“To deal with the word of Jesus otherwise than by doing it is to give him the lie. It is to deny the Sermon on the Mount and to say No to his word...That is why as soon as the hurricane begins we lose the word, and find that we have never really believed it. The word we had was not Christ's, but a word we had wrested from him and made our own by reflecting on it instead of doing it.” Dietrich Bonhoeffer
I think there is only one outcome from wrestling with God...it is to be left limping, permanently. It is to be left exhausted in the struggle of clinging to the things that you thought were important. In the deepest and most profound sense, it is to be stripped naked.
For me , it has been about a 40 year wrestling match, and it's only been that past few years that God had pulled the last bits from my clenched fingers. I could have avoided the wrestling match altogther has it not been for
John Dear, convincing me to spend a couple of years of reading nothing but the gospels.
I was told, for example, that Jesus only directly answers 3 of the 183 questions that he himself is asked in the four Gospels! This is totally surprising to me who has grown up assuming that the very job description of religion is to give people answers and to resolve peoples' dilemmas. Apparently this is not Jesus' understanding of the function of religion because he operates very differently.
Jesus' questions are to re-position you, make you own your unconscious biases, break you out of your dualistic mind, challenge your image of God or the world, and present new creative and redemptive possibilities.
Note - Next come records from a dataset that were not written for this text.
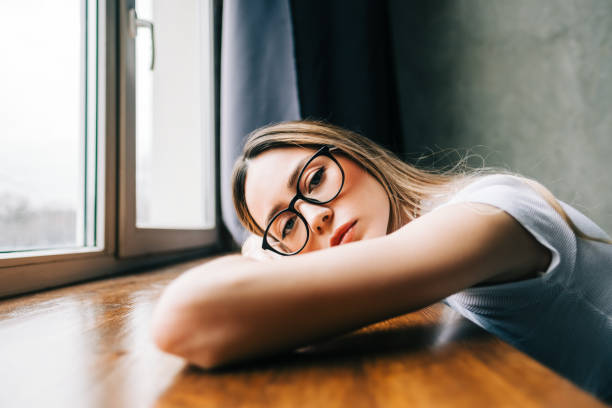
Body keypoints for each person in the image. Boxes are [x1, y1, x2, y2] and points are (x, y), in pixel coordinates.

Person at [152, 121, 612, 401]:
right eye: (287, 226)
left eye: (314, 180)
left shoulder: (491, 211)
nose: (315, 218)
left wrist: (266, 252)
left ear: (354, 155)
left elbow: (186, 319)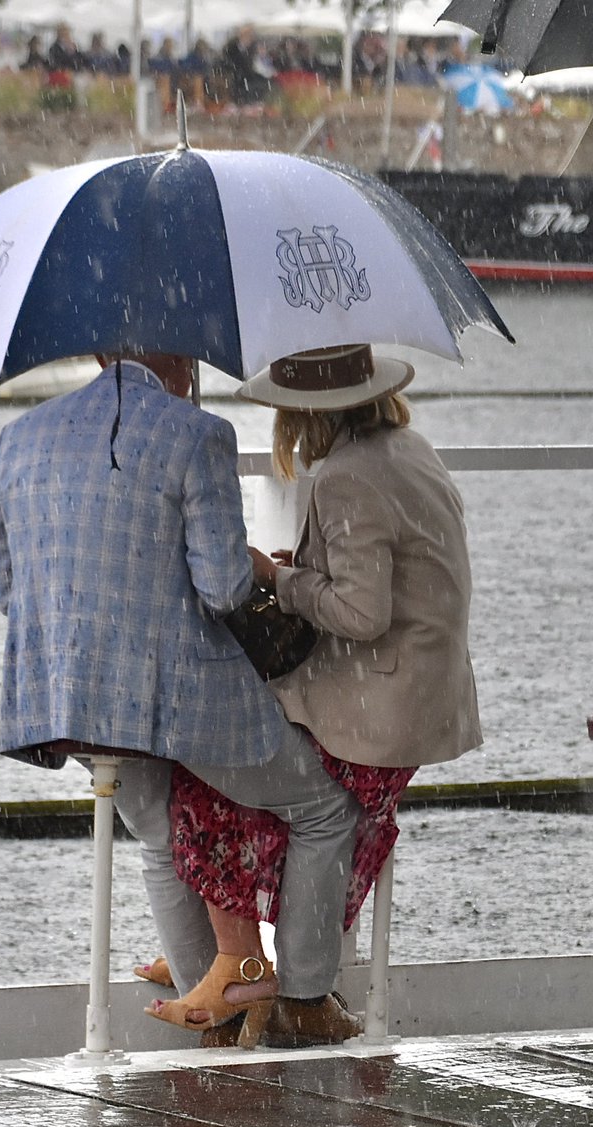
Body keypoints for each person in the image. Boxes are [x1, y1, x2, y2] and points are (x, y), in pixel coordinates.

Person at [0, 351, 368, 1048]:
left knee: (162, 837)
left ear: (101, 352)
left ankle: (218, 1005)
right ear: (179, 354)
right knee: (322, 808)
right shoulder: (195, 434)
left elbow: (8, 586)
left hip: (63, 698)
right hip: (175, 696)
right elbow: (223, 587)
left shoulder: (21, 435)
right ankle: (305, 998)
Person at [144, 344, 482, 1045]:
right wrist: (312, 570)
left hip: (372, 712)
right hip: (423, 698)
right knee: (251, 772)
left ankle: (257, 977)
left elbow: (363, 616)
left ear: (304, 413)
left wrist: (277, 578)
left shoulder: (348, 478)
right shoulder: (409, 450)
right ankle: (249, 967)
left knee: (208, 777)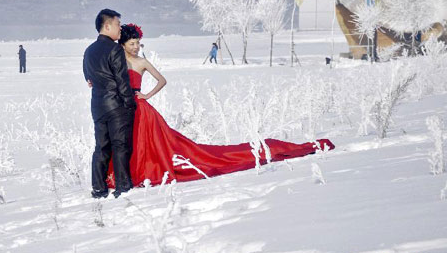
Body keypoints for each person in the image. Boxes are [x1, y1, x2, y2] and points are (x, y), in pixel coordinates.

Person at [107, 24, 335, 187]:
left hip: (141, 109)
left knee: (149, 145)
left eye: (138, 43)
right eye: (132, 43)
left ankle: (144, 173)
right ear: (123, 45)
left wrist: (146, 95)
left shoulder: (142, 61)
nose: (136, 47)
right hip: (123, 108)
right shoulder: (117, 60)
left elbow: (162, 80)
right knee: (127, 143)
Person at [83, 9, 137, 199]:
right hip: (116, 105)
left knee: (101, 147)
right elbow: (122, 81)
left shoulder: (89, 50)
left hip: (98, 105)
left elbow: (87, 77)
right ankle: (123, 186)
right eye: (117, 24)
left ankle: (98, 188)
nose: (120, 29)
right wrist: (130, 103)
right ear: (107, 26)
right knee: (120, 146)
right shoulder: (115, 49)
He himself does not usually wait for or expect specific answers. He hopes to tweek, or ignite a person's imagination. He wants to engage a person, with the image of the Kingdom confronts the person, and with the process of transformation itself. Thus his questions are worth examining because they, along with the parables, reveal his basic style of encounter with humanity.
It is to reboot imagination to an alternative subversive world, the Kingdom of God; to get people to reorient there lives as to live in the Kingdom now; to get people to redeem, and rebuild the world around them in the redemptive imagination of Jesus' Kingdom...on earth as in heaven; and lastly to draw humanity into this Kingdom exactly as Jesus did.
Instead, Jesus asks questions, good questions, unnerving questions, re-aligning questions, transforming questions. He leads us into liminal, and therefore transformative space, much more than taking us into any moral high ground of immediate certitude or ego superiority. He subverts up front the cultural or theological assumptions that we are eventually going to have to face anyway. He leaves us betwixt and between, where God and grace can get at us, and where we are not at all in control.
This was the reality of my wrestling match, I hobbled away limping...my forty years of, " yeah, you don't need to tell me, I've got it all figured out. " " Doctrine, I know it all front to back, side to side." All of this stuff in confronting Jesus in the gospels was ripped from my hands and vanished before my eyes. Because the reality was, I was more secure in the " stuff " than I was in Jesus.
I think sometimes we get so wrapped up in our doctrine, our theological correctness...that it becomes a blind fold from seeing the real Jesus, rather than the one we imagine.
Now I hobble around the neighborhood with nothing more than the Jesus of the gospels, his whole radical scandalous love-filled life ( all his actions, all his words ), and his relentless passion for the Kingdom of God. That is faith for me.
I know why the church avoids the gospels. Yes, I know it will read bits, and pieces, but to spend a great amount of time in the gospels is extremely dangerous. It's like pulling a fire alarm without no real evacuation plan. People only know one thing, " they need to get out of the building fast, there life and lives depend on it."
We have turned it into a bed time story. A comfortable story that lulls people to sleep to dream filled place that everything thing is all right and when they wake up " all " will be heaven. There is no where in the gospels where you come to the conclusion that Jesus came to tell a story to believe in. That we would just keep telling it over, over, over and over again almost like a hypnotic pendulum going back and forth. It was an earth shattering story that could only be lived to discover its profound mysterious eternal truth.
It's in living the gospels that we confront anew the questions of Jesus and his actions; unnerving questions, questions that move us out of our comfort zones into that liminal space where everything is realigned...in the laboratory of life it's in this reaction chamber where we are transformed. All the certitude, and concrete trite answers on which we stand crumbles under our feet. It's here living the gospels we confront our God assumptions, our cultural and humanity assumptions. It's here we are left to wrestle in the context of living life, where in that awkward space we are left teetering where we can only reach for grace and love.
If we read the gospels for a season, immersed ourselves into " all " of it...I have no doubt someone would have the courage to pull the fire alarm and evacuate the building...and live the fullness of Jesus and the gospels.